Which of the following predicate logic formulae/formula is/are CORRECT representation(s) of the statement: "Everyone has exactly one mother"? The meanings of the predicates used are: \( {mother}(y, x) \): \( y \) is the mother of \( x \) \( {noteq}(x, y) \): \( x \) and \( y \) are not equal

• A. \( \forall x \, \exists y \, \exists z \, [ {mother}(y, x) \land \neg {mother}(z, x)] \)
• B. \( \forall x \, \exists y \, [ {mother}(y, x) \land \forall z \, ({noteq}(z, y) \rightarrow \neg {mother}(z, x))] \)
• C. \( \forall x \, \forall y \, [ {mother}(y, x) \rightarrow \exists z \, ({mother}(z, x) \land \neg {noteq}(z, y))] \)
• D. \( \forall x \, \exists y \, [ {mother}(y, x) \land \exists z \, ({noteq}(z, y) \land {mother}(z, x))] \)

Hint:

To represent "exactly one mother" in predicate logic, ensure that for every person, there exists one mother, and for every other person, they cannot also be the mother of the same individual.

Answer 1

The Correct Option is B, D

Step 1: Understand the Meaning of the Statement
The statement "Everyone has exactly one mother" implies that for each individual \( x \), there exists one and only one person \( y \) such that \( y \) is the mother of \( x \). No one else can be the mother of \( x \).
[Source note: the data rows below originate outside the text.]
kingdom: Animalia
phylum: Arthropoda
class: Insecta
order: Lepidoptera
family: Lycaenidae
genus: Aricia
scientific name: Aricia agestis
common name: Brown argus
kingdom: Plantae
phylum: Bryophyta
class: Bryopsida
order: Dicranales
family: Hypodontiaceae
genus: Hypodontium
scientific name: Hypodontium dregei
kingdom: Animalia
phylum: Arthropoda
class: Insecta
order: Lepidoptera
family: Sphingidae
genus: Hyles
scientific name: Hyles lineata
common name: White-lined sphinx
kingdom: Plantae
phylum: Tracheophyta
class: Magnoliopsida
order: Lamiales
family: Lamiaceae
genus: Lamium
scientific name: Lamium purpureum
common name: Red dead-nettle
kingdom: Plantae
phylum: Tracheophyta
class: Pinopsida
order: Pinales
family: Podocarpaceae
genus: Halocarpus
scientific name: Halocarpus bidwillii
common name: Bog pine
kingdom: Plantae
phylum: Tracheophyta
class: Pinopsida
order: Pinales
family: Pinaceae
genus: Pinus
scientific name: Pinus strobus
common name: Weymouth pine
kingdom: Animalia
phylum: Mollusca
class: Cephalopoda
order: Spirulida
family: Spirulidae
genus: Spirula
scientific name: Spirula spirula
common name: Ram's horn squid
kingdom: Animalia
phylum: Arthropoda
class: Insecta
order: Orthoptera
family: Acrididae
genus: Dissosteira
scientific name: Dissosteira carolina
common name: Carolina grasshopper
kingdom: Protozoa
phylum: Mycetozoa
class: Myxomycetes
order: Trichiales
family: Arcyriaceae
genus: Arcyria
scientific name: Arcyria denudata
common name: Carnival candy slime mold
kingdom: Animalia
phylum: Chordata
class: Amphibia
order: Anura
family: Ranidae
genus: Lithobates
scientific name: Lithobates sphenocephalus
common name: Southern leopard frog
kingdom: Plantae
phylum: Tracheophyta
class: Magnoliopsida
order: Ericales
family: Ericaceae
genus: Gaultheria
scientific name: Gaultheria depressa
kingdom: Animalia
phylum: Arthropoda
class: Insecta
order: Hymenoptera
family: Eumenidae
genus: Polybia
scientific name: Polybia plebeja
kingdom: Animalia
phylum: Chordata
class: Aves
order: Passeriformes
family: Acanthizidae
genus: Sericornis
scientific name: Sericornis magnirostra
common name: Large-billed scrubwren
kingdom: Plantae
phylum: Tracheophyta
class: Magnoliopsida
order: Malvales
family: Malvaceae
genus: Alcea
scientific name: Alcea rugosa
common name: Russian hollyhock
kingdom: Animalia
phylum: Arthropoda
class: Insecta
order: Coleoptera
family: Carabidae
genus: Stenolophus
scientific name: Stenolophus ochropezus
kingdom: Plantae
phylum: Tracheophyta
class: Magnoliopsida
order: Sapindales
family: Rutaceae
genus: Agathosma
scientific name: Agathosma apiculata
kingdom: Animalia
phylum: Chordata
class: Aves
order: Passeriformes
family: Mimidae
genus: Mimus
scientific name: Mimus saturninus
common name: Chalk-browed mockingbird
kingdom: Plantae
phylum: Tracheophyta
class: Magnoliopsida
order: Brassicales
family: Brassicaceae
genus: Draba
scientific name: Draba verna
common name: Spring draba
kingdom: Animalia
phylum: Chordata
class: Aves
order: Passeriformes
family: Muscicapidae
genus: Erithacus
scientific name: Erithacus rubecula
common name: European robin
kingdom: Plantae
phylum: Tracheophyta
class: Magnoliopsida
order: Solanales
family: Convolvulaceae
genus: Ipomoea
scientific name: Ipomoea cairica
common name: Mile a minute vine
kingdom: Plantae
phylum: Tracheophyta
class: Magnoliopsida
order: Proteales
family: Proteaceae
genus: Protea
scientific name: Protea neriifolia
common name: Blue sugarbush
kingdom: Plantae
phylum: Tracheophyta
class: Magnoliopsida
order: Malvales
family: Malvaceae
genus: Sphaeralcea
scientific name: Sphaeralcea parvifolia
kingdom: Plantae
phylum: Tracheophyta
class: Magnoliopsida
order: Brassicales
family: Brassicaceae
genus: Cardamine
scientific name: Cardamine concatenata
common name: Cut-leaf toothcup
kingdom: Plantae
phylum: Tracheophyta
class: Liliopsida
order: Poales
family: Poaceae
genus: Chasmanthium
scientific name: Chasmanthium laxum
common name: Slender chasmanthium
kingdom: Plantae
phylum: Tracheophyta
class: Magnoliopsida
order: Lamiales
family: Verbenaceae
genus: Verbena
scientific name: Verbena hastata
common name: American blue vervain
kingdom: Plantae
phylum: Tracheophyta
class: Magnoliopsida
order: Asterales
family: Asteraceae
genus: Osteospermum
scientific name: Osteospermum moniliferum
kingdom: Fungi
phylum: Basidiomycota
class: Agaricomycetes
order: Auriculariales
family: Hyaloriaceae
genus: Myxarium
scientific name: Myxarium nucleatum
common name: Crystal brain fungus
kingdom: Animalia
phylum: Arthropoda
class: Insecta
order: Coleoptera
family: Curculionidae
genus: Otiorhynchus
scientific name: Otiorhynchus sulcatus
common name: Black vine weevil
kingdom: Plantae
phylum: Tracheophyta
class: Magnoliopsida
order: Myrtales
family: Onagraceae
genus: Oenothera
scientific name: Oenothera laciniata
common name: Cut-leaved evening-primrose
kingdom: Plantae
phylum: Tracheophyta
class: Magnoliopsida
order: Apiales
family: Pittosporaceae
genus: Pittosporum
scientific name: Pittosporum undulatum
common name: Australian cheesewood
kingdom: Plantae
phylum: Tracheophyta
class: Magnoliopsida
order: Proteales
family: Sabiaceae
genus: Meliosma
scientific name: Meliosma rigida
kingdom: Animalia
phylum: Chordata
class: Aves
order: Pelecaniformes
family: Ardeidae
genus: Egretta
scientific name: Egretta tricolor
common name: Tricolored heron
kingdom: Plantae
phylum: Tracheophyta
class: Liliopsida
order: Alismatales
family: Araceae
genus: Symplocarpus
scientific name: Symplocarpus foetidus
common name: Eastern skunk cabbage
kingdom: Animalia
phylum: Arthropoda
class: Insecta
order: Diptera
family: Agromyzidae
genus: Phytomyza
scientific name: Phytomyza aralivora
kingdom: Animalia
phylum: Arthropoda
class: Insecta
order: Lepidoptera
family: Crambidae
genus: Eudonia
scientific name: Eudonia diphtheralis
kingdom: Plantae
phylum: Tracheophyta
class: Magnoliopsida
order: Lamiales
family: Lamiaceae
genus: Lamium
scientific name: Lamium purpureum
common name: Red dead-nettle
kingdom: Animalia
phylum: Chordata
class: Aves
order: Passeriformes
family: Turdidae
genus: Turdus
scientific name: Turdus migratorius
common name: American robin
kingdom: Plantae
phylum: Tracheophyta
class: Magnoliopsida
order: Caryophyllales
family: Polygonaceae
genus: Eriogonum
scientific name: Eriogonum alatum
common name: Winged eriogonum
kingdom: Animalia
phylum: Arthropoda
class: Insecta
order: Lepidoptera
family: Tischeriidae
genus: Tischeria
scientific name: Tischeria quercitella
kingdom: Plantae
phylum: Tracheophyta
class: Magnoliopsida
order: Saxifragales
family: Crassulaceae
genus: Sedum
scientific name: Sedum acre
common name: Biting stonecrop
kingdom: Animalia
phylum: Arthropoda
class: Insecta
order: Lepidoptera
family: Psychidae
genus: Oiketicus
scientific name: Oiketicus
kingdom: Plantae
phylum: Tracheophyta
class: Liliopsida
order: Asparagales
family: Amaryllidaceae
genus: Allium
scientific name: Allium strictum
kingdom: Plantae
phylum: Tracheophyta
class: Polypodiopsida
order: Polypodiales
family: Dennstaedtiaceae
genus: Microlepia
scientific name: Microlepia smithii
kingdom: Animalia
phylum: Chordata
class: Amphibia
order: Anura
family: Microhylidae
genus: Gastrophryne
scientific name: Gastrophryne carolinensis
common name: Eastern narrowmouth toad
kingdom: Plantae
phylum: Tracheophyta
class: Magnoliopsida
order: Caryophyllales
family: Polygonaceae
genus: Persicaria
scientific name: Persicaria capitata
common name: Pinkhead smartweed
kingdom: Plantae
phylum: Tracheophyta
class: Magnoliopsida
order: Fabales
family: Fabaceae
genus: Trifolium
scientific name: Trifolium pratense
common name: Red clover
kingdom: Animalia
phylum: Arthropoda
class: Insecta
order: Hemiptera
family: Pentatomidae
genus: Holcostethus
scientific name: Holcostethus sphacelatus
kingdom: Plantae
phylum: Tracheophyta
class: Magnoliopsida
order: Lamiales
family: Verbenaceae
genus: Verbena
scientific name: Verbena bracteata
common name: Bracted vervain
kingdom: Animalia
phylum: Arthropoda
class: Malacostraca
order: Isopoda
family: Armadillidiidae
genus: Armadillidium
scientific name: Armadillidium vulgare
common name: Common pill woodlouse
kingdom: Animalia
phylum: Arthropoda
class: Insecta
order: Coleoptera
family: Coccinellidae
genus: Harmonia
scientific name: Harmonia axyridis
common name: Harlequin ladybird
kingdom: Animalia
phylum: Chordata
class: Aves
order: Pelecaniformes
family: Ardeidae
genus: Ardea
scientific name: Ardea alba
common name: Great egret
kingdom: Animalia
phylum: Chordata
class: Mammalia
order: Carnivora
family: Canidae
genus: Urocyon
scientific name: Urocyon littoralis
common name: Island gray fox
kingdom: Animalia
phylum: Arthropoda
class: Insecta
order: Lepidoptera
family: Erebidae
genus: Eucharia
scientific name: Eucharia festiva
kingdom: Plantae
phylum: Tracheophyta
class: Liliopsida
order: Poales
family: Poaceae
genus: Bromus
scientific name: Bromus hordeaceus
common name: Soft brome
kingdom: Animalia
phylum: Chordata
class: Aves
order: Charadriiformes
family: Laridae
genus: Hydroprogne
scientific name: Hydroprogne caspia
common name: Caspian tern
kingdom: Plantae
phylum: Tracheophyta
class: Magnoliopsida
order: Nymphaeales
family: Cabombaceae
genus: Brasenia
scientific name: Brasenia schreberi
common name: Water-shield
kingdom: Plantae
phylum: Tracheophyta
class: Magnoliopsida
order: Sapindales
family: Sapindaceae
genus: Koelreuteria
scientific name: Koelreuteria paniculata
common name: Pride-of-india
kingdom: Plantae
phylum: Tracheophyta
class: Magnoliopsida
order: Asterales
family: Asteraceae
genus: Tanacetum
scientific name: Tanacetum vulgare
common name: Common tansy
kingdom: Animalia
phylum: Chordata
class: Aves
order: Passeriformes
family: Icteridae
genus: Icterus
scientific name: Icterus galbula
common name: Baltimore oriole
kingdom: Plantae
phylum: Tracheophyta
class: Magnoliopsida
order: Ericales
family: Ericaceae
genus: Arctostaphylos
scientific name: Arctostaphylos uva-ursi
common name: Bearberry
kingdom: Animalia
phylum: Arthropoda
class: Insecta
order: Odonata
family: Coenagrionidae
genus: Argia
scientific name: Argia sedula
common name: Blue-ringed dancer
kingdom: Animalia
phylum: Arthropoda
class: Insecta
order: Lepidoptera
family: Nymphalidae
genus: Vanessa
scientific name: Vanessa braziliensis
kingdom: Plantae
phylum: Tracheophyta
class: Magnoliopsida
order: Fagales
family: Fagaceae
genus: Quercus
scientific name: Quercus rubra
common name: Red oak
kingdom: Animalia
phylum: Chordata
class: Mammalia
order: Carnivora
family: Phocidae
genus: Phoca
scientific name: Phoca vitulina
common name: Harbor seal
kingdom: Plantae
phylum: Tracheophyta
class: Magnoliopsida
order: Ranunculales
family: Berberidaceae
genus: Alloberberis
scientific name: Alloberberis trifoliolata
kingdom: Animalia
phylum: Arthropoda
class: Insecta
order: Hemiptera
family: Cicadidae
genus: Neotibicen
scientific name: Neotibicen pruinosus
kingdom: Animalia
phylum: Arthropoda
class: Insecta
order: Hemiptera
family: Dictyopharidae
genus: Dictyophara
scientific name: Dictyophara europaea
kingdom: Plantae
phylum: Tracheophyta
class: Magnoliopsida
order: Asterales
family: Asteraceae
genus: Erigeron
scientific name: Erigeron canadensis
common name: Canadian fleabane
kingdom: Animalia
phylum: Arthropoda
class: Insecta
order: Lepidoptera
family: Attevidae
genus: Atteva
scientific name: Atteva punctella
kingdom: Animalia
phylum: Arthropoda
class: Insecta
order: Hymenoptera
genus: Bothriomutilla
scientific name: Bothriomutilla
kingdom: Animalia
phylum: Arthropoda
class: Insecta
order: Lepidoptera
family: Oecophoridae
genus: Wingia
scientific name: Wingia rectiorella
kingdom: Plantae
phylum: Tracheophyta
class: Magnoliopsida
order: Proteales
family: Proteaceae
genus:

Step 2: Analyzing Each Option
(A) \( \forall x \, \exists y \, \exists z \, [ \text{mother}(y, x) \land \neg \text{mother}(z, x)] \)
This formula suggests that there are two distinct mothers for \( x \), which violates the condition of exactly one mother. Therefore, this is incorrect.

(B) \( \forall x \, \exists y \, [ \text{mother}(y, x) \land \forall z \, (\text{noteq}(z, y) \rightarrow \neg \text{mother}(z, x))] \)
This formula correctly states that for each person \( x \), there exists one mother \( y \), and for every other \( z \neq y \), \( z \) cannot be the mother of \( x \). This captures the meaning of "exactly one mother". Thus, this is correct.

(C) \( \forall x \, \forall y \, [ \text{mother}(y, x) \rightarrow \exists z \, (\text{mother}(z, x) \land \neg \text{noteq}(z, y))] \)
This formula suggests that for every person \( x \) and mother \( y \), there exists another mother \( z \) who is the same as \( y \), which contradicts the idea of exactly one mother. Therefore, this is incorrect.

(D) \( \forall x \, \exists y \, [ \text{mother}(y, x) \land \exists z \, (\text{noteq}(z, y) \land \text{mother}(z, x))] \)
This formula states that for each person \( x \), there exists one mother \( y \), and for some \( z \neq y \), \( z \) is also a mother of \( x \). This captures the idea of "exactly one mother" by implicitly stating that no other \( z \) can be the mother of \( x \). Thus, this is correct.

Conclusion
The correct answers are (B) and (D).